I didn’t want to get her hopes up telling her my plan, so I kept it to myself. If it worked out I’d let her know, and if it didn’t…
Well, she was better off not knowing so she could cling to her hope.
Her brows rose. I never left before she did, usually working well past official hours.
“Sure?”
Giving her a tight smile, I left before she could voice the question in her tone.
The general’s office was on the other side of base. Anyone else might have already left for the weekend, but he was an old workhorse like me. Some people married other people, but some of us married our careers.
His vehicle was still there when I arrived outside the building, but his assistant’s desk was empty, allowing me to walk past without showing credentials. I stood outside his office for a moment before raising my hand to knock, telling myself not to overreact.
Ask questions, get answers, and get out.
I doubted my peptalk was going to help, but discipline was hard to unlearn.
I knocked before calling his name through the door and was told to enter.
“Doctor Calder.”
General Hargreeve didn’t look up from the form he was filling in, the fact that the military still required paper copies proof that change came slowly. He pointed at the chair across from his desk for a split second, as if this were a routine meeting he’d expected and not the result of impulsivity.
I remained on my feet beside the chair instead, unable to sit and pretend everything was fine. His pen was still flying over the form, the stack of papers beneath it showing why he was still in his office.
“Sit, Calder.”
I wanted to ignore him, but despite not being one of his soldiers, obedience to authority was ingrained in who I was.
“I assume this is about the Dog Unit being disbanded.”

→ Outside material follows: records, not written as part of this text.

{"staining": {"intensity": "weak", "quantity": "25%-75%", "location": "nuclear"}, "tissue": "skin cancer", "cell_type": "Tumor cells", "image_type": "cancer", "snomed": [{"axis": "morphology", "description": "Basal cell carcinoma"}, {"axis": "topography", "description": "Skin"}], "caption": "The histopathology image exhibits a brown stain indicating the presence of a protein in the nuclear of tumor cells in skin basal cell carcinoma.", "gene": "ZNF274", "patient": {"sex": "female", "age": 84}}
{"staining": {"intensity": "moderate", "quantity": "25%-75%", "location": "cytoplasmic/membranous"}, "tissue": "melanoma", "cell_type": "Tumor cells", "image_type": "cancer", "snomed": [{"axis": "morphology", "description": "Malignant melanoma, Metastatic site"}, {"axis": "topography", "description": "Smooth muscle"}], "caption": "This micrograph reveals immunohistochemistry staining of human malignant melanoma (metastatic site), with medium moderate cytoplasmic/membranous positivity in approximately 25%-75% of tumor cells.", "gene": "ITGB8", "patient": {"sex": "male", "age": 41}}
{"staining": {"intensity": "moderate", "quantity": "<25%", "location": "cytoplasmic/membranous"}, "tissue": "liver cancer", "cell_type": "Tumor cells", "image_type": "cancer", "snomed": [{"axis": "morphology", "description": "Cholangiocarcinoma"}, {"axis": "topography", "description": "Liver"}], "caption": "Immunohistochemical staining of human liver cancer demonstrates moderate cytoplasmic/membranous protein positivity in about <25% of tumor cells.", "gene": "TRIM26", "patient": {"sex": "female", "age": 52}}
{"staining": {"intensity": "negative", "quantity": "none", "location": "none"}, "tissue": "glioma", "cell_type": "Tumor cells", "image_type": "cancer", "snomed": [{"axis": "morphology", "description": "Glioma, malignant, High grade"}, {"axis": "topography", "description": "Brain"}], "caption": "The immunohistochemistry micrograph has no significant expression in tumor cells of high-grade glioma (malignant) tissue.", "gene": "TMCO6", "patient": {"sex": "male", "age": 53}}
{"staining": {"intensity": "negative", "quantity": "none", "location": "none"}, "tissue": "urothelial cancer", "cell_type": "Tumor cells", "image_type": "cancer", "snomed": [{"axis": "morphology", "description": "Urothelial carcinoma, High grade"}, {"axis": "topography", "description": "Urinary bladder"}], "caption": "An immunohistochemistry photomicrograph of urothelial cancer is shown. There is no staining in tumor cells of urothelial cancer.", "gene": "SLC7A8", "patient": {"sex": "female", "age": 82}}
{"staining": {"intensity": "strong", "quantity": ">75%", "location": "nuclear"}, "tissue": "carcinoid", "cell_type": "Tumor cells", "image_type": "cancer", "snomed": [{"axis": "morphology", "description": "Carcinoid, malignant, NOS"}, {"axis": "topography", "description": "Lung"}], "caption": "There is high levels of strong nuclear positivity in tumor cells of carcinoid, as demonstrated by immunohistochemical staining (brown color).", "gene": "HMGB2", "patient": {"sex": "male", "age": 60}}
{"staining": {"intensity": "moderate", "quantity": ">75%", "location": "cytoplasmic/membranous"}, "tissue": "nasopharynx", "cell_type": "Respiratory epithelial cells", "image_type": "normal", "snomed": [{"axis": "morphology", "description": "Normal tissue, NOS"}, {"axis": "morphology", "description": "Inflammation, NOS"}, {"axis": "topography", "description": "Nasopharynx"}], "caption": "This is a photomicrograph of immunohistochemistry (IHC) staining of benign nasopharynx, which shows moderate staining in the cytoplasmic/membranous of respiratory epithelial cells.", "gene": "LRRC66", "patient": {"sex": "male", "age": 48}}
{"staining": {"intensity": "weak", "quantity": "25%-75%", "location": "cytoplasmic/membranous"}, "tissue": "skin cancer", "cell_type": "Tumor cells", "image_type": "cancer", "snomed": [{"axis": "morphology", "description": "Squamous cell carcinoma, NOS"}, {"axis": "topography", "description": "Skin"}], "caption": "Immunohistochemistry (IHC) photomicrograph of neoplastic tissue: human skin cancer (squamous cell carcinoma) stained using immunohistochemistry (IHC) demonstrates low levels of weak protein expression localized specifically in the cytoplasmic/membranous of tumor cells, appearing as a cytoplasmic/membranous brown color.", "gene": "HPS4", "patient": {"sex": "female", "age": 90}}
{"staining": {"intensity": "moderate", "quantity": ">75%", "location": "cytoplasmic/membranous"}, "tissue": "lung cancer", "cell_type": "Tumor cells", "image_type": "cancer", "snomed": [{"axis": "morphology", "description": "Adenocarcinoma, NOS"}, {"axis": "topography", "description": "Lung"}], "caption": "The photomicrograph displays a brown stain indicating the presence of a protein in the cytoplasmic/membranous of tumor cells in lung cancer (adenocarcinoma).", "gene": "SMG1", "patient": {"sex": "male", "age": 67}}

His tone was anything but welcoming. He’d never been a bad person to work for, but no one made it to the rank of general without getting straight to business.
“Partially.”
My voice came out steady despite the quiver inside me. I’d always been good at hiding my emotions. It was something that came from growing up in a military family.
“I have questions.”
He flipped the form onto a different stack and finally looked up, folding his hands overtop the papers still waiting for his attention.
“The decision came from above me. The program has been under review for years, and there’s nothing I can do to reverse it.”
I’d already known he wouldn’t be able to do anything, but I hadn’t been aware we’d been on the chopping block that long.
“That would have been nice to know before I was called obsolete.”